(TASK BRIEF): From the data, copy out every line in which the word "polynomial" appears.
-.-.-
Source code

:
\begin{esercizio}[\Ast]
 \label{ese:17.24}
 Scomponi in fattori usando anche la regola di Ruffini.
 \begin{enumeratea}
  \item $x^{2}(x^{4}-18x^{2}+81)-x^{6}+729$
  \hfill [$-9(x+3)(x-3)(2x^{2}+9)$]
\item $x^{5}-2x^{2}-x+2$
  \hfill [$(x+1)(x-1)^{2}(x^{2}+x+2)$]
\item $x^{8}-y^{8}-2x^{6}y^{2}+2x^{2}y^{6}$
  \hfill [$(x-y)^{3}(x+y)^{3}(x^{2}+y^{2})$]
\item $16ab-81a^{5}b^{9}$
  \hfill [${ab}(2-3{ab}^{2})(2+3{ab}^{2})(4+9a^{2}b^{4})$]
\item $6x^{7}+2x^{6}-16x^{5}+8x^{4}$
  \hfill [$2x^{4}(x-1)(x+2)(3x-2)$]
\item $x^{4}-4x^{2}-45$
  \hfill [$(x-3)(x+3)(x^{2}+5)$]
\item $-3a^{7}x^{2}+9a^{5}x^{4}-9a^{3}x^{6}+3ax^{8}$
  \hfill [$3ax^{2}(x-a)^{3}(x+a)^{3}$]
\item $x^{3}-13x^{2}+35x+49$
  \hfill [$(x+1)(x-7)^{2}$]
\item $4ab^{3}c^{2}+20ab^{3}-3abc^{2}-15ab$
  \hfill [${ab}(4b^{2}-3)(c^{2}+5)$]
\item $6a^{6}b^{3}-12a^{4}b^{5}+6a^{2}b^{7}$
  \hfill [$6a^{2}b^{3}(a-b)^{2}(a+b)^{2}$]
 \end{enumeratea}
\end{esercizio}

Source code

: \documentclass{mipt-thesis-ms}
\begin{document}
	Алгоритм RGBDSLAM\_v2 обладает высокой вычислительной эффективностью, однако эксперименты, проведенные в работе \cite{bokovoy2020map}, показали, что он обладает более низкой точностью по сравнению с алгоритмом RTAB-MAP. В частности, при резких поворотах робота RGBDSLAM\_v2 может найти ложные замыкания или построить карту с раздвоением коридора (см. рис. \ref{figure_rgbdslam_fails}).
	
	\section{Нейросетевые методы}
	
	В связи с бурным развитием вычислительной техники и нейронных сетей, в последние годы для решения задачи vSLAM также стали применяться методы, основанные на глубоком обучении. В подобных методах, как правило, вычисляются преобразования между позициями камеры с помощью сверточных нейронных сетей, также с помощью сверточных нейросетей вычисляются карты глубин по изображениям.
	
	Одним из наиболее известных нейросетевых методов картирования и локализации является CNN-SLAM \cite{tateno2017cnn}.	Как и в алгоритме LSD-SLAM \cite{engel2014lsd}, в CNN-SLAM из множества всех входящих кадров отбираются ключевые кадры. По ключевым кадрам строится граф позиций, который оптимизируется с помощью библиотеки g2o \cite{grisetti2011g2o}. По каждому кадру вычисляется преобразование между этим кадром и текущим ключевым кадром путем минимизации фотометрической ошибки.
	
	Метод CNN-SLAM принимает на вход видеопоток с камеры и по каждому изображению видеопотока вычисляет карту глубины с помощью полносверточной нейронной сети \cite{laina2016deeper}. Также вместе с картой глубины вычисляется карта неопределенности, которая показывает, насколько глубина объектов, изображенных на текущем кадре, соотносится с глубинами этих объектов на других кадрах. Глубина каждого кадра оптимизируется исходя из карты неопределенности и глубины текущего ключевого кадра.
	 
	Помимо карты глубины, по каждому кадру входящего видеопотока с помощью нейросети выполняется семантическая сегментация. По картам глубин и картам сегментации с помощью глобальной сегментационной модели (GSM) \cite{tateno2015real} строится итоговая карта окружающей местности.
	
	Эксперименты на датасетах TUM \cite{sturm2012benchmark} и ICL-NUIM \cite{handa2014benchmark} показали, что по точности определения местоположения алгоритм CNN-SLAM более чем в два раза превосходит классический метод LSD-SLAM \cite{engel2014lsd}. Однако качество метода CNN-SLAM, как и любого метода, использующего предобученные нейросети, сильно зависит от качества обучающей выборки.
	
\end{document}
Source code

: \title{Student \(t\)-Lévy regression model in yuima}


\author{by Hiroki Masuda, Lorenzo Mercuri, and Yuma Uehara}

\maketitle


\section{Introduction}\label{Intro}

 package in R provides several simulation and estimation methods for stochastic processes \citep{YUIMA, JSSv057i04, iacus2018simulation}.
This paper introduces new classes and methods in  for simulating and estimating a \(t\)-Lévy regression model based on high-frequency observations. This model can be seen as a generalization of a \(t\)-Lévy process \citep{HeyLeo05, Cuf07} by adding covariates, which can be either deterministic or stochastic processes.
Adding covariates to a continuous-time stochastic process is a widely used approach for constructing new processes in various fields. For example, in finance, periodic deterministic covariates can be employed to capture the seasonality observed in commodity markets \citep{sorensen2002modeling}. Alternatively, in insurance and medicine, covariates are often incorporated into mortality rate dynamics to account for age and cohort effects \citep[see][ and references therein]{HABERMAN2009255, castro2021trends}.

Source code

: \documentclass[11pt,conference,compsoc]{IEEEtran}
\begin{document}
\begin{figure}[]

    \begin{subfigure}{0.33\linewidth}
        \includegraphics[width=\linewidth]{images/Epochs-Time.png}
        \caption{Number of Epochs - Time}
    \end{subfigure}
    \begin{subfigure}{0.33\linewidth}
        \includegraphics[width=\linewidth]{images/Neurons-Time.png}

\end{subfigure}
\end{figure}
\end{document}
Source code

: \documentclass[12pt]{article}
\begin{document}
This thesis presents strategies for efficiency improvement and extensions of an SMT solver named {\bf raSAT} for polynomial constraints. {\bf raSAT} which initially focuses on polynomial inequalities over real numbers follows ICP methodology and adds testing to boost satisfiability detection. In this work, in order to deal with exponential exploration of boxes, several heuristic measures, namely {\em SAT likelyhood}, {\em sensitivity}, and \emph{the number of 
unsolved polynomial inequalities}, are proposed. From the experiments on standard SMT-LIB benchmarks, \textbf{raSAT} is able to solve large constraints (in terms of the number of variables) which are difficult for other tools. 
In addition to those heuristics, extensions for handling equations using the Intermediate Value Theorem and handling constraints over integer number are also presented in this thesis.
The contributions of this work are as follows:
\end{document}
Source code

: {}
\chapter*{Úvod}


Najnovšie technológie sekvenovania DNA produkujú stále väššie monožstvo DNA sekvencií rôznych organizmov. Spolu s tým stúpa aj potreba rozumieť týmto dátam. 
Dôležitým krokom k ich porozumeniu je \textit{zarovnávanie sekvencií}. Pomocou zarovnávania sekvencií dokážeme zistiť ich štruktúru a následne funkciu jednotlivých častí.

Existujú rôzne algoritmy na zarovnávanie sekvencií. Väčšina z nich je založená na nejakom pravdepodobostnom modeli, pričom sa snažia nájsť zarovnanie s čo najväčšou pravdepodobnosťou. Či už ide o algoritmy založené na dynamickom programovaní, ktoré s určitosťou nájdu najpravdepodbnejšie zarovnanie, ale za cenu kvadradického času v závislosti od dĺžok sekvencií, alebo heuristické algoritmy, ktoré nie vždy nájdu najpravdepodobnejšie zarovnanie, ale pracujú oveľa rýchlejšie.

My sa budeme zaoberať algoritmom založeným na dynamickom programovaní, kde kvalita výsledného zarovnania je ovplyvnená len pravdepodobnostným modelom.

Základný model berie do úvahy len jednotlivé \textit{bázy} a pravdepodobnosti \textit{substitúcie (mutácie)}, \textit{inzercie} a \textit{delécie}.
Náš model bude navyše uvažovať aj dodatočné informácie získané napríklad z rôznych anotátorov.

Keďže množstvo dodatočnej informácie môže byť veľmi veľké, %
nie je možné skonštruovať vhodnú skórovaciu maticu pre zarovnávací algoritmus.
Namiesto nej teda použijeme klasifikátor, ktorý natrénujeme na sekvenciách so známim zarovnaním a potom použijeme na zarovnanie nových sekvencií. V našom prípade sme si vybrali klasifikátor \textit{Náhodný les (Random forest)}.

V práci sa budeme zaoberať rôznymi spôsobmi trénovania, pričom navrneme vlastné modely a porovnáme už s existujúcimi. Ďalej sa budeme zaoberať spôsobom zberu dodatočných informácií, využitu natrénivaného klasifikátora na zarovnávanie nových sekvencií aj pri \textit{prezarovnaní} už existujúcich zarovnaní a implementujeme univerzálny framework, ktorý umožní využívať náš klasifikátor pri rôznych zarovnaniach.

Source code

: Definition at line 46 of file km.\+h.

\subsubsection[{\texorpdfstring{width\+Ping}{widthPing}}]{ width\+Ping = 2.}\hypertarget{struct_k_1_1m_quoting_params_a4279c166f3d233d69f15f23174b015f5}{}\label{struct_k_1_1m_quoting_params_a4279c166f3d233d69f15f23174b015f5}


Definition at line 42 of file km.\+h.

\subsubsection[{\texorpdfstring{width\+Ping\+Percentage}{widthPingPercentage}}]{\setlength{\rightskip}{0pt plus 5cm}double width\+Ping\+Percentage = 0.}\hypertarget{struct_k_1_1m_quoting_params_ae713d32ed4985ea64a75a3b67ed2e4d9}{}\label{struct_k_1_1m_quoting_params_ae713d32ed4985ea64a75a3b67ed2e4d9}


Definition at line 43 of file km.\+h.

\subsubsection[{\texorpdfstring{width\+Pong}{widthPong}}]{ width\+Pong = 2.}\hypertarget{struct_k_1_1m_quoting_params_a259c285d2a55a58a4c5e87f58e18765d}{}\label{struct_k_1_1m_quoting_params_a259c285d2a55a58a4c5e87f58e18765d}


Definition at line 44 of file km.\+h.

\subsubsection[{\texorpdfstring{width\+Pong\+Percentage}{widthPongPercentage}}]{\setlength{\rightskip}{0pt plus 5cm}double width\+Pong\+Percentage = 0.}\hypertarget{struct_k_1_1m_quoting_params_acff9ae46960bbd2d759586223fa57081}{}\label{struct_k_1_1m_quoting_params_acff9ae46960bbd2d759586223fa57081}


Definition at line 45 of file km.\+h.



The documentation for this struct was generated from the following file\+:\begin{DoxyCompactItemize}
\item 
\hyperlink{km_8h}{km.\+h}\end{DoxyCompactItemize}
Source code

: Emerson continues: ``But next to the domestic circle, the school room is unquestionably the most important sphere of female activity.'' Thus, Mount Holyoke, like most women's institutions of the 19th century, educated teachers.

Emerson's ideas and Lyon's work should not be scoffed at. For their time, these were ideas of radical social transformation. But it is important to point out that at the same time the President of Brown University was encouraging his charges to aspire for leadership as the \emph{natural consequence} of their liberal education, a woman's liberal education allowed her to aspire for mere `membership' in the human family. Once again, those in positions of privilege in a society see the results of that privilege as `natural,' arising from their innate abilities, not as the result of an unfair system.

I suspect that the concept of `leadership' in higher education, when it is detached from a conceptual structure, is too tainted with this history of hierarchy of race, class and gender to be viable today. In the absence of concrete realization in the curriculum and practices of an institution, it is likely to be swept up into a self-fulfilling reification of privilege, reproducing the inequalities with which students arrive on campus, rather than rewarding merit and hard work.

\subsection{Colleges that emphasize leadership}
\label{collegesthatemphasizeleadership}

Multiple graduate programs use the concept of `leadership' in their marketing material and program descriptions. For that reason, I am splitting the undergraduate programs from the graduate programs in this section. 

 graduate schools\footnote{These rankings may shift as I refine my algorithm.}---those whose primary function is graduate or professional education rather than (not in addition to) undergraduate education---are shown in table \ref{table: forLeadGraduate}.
-.-.-
(EXERCISE OUTPUT):
This thesis presents strategies for efficiency improvement and extensions of an SMT solver named {\bf raSAT} for polynomial constraints. {\bf raSAT} which initially focuses on polynomial inequalities over real numbers follows ICP methodology and adds testing to boost satisfiability detection. In this work, in order to deal with exponential exploration of boxes, several heuristic measures, namely {\em SAT likelyhood}, {\em sensitivity}, and \emph{the number of 
unsolved polynomial inequalities}, are proposed. From the experiments on standard SMT-LIB benchmarks, \textbf{raSAT} is able to solve large constraints (in terms of the number of variables) which are difficult for other tools. 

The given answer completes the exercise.